使用するようになってから上手くコントロールが行えており、お薬は頓服で使用する程度になりました。
在宅復帰は、①食事が自分で食べられるか? ②自力で排便できるか?が大きな鍵となります。
お食事は食形態を気にされるご家族が多いです。刻み食は対応できても、在宅でミキサー食を作るのは手間もかかり難しいと相談されます。当施設では配食サービスも行っているので、そういった食事の悩みにも対応しております。
排便に関しては、ご自宅にリハビリスタッフが訪問し、排便動作の確認を行い、アドバイスを行っております。当施設はヘルパーステーション、訪問看護、通所リハビリ等の在宅サービスが揃っており、在宅に戻られてからも何らかのサービスをご利用いただいている方が多いのが特徴です。排便コントロールにPHGGを使用されていた方は、在宅に戻られても継続使用を希望される方が多いです。
高齢の方にとってインターネットでの購入は難しいようですが、PHGGは近隣の薬局でも取り扱っているので、在宅へ復帰されてからも紹介しやすいです。
2度の大災害を経験して
東日本大震災直後、当施設には救援物資がすぐに届いたので、それほど物資に困る事はありませんでしたが、この時に非常食の見直しを行いました。
また、平成28年台風10号上陸の際も岩手県は甚大な被害を受け、当施設も停電しました。自家発電設備があるため防災訓練の際に電源の確認などを行っていたので大丈夫と思っていましたが、実際にはミキサーくらいの機器は動かせても、洗浄機、加熱調理器は使用できない状況でした。また、水道はポンプで汲み上げていたため使用できませんでした。

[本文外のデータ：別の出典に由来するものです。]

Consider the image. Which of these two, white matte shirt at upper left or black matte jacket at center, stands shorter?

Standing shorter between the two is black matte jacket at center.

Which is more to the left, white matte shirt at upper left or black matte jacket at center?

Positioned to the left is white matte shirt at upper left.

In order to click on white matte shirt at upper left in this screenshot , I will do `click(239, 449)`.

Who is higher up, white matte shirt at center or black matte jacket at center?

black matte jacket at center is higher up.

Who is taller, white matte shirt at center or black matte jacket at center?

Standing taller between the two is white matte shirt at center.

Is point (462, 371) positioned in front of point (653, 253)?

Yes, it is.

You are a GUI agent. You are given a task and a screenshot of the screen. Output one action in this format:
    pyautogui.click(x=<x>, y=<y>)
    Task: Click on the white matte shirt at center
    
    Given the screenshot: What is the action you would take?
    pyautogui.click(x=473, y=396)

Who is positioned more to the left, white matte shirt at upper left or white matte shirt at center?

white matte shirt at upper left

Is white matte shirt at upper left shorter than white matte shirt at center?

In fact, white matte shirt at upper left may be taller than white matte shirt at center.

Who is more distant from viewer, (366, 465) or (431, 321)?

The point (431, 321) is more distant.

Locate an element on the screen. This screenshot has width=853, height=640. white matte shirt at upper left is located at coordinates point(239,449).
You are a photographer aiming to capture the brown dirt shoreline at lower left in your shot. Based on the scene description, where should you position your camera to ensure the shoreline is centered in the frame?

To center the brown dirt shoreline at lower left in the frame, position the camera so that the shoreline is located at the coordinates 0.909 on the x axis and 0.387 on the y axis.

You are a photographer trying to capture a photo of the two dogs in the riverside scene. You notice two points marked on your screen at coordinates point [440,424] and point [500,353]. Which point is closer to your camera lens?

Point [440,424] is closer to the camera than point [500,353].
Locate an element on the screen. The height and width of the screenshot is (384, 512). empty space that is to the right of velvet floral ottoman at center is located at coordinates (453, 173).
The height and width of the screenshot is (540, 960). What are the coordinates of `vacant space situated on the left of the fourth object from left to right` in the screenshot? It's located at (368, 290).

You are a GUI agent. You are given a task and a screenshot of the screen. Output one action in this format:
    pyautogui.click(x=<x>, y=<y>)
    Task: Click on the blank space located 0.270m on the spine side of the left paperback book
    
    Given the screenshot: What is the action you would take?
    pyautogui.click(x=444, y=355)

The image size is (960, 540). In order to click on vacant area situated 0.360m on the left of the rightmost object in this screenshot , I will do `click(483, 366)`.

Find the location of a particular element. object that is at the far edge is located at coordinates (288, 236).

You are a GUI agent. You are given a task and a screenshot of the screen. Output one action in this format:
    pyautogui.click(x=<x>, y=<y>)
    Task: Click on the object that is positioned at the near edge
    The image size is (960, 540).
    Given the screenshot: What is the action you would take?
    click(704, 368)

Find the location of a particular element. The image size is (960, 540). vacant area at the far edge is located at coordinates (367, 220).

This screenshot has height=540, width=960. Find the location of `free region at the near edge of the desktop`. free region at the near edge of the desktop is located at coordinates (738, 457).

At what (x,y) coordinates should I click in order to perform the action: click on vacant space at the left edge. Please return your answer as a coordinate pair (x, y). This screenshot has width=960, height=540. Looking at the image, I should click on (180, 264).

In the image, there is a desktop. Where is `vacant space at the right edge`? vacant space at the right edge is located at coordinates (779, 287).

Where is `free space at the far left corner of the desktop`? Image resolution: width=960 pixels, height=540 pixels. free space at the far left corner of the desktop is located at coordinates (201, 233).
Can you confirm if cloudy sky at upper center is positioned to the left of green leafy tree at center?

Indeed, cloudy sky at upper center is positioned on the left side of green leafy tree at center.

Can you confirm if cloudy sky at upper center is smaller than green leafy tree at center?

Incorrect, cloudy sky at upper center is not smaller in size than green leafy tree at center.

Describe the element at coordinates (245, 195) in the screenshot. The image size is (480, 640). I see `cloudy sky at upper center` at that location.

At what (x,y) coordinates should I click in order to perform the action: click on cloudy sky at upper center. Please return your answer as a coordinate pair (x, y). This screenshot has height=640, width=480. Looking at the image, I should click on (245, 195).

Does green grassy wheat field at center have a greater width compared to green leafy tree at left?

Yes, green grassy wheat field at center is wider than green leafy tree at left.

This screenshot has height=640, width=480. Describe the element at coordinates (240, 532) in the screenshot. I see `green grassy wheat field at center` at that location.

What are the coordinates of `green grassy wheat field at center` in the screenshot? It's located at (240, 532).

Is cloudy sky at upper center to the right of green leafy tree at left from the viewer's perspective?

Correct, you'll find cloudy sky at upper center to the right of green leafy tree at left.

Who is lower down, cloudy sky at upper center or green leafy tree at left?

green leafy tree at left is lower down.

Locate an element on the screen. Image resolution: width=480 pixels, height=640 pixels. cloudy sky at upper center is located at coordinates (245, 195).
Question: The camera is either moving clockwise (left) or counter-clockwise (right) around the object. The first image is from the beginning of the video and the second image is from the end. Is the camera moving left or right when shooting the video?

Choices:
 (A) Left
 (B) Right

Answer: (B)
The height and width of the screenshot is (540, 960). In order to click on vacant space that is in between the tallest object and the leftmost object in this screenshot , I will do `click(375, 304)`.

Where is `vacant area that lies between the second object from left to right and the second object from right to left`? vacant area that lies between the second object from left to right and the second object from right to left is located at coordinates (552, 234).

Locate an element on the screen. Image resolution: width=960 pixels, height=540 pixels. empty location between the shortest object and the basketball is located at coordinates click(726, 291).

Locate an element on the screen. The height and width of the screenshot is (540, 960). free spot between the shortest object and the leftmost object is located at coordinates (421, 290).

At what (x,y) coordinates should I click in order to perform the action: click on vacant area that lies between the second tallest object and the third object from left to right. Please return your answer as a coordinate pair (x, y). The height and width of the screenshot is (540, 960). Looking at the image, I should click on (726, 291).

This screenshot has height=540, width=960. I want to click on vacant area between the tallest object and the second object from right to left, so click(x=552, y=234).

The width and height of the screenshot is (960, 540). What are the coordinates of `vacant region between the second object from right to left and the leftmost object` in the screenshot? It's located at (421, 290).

これら2度の災害を経験し、非常食だけではなく、作業工程の見直しも行いました。
冷凍庫に解凍のみで食べられるやわらか食を常備し、調理器具にたよらず提供できる物を用意したり、食器を洗浄できないことを考え、個包装タイプも用意するようにしました。
使い捨て食器も準備はしましたが、長期になると在庫が足りなくなる事が懸念されますし、ご利用者様の中には紙皿、紙コップが持てない方もいらっしゃいます。紙コップには取手付きの物もありますが、握力のない高齢者には使いにくさを感じます。
色々と検討した結果、通常使用している食器にラップをかけ使用するのが一番便利かな?と感じました。
自家発電があるご施設は増えてきているかと思いますが、使用できる電力が実際は小さい事もありますので、電源確認だけではなく、アンペアの確認をし、どの調理器具なら使用可能なのか?など事前に確認することをお勧め致します。